I call this the fine print of the Christian life. And, it’s the fine print in Christian leadership.
Here’s the deal –
Make your plans.
Work your plans.
That’s simply good leadership.
I’m an advocate of strategic leadership. I don’t believe the church should run from leadership. We need it, just as does any other organization of people. God uses men and women to lead His people. You can see it throughout the Bible.
Without a vision, the people perish. (Proverbs 29:18)
In his heart a man plans his course. (Proverbs 16:9)
For which of you, desiring to build a tower, does not first sit down and count the cost? (Luke 14:28)
Aaron and Moses were from this tribe. And they are the men the Lord spoke to and said, “Lead my people out of Israel in groups.” (Exodus 6:26)
With the best you know how to hear from God, make plans accordingly. God really does use the minds He created for His glory.
But, there is a fine print. We see it in verse 29.
The secret things belong to the Lord our God…
The difference for spiritual leaders, those desiring to receive godly direction, is “secret things belong to God.”
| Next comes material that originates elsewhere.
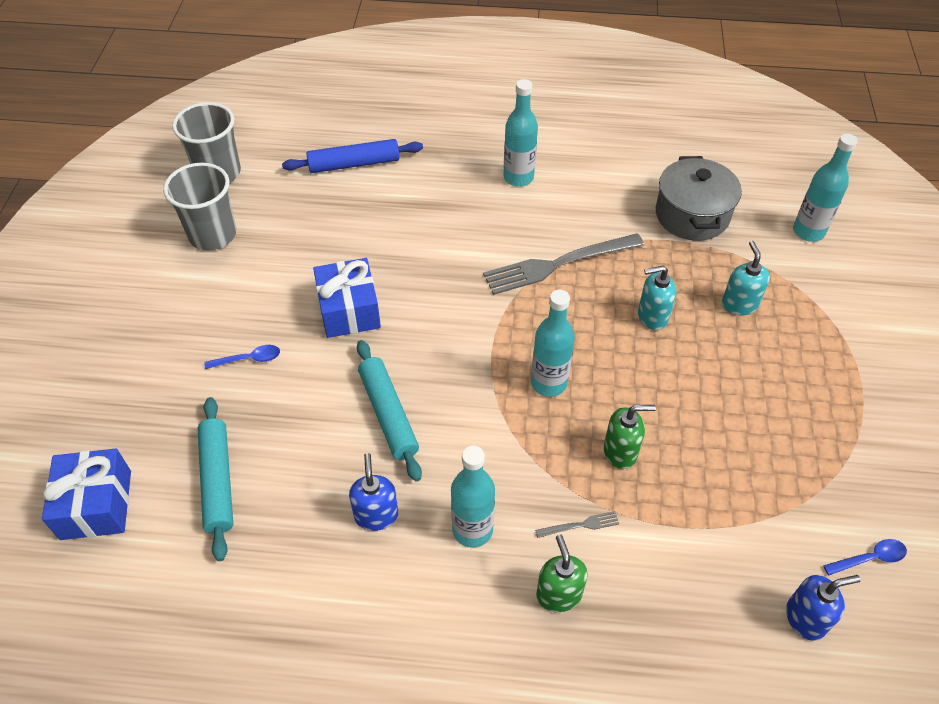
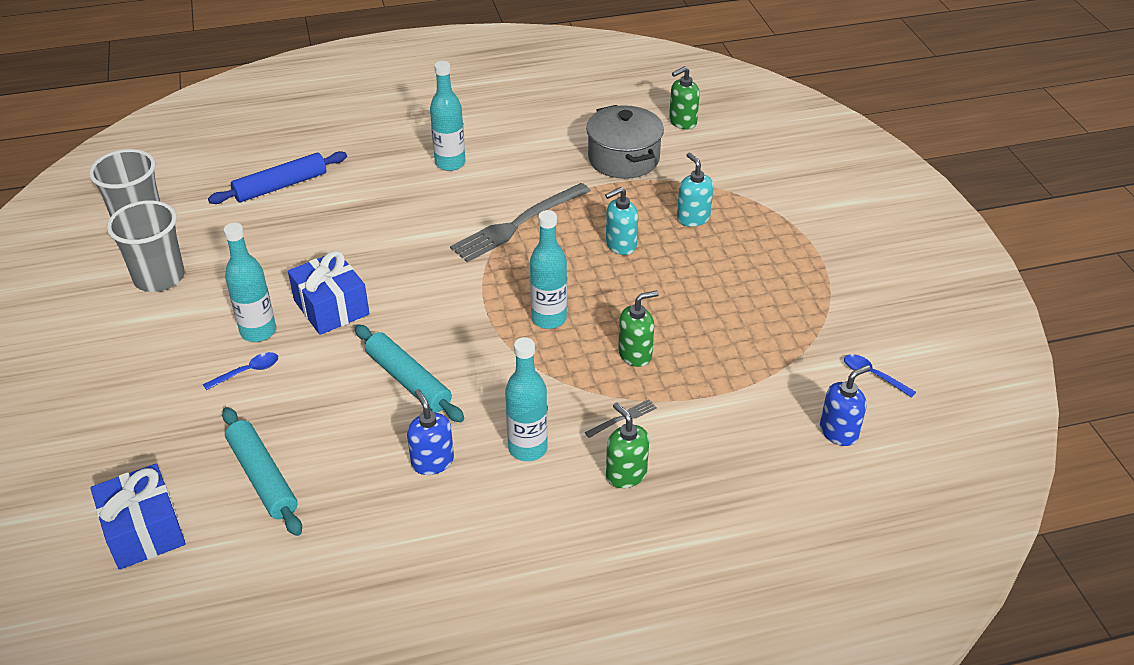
camera: 20 degrees left, 10 degrees down
turquoise bottle [793,134,858,242] -> turquoise bottle moved to [223,223,276,342]
blue spoon [823,539,907,575] -> blue spoon turned 105 degrees counterclockwise [844,354,916,398]
none -> green soap dispenser [669,66,700,129]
Since discovering this verse it’s been one of my favorites, because it comes at the end of God renewing His covenant with His people. He promises to be with them, bless them and carry them safely forward. At the end of His encouragement, we find this verse. The secret things belong to God.
We just experienced this as a church staff. We had our plans, we were doing the best we knew how to do, and we were excited about the future. Suddenly this summer God disrupted all of them. It was clear to us this was something God was doing, but we didn’t have a “plan” to guide the way. We were forced—again—to walk by faith. (That is never a bad place to be.)
Isn’t this fine print true in your life?
It has been in those secret moments where God has always seemed to do some if His best work in my life. I’m working my plans—the best I know how—and seemingly out of no where God brings a surprise. I must adapt accordingly. It’s scary. Uncomfortable. It stretches me. But, it’s always best. His way is better than mine and His strength is perfect in my weakness.
As Christian leaders, we must always be attentive to the still small voice and give God room to interrupt our plans. Always. We must not be afraid of the fine print of the Christian life. Some of God’s best is found there.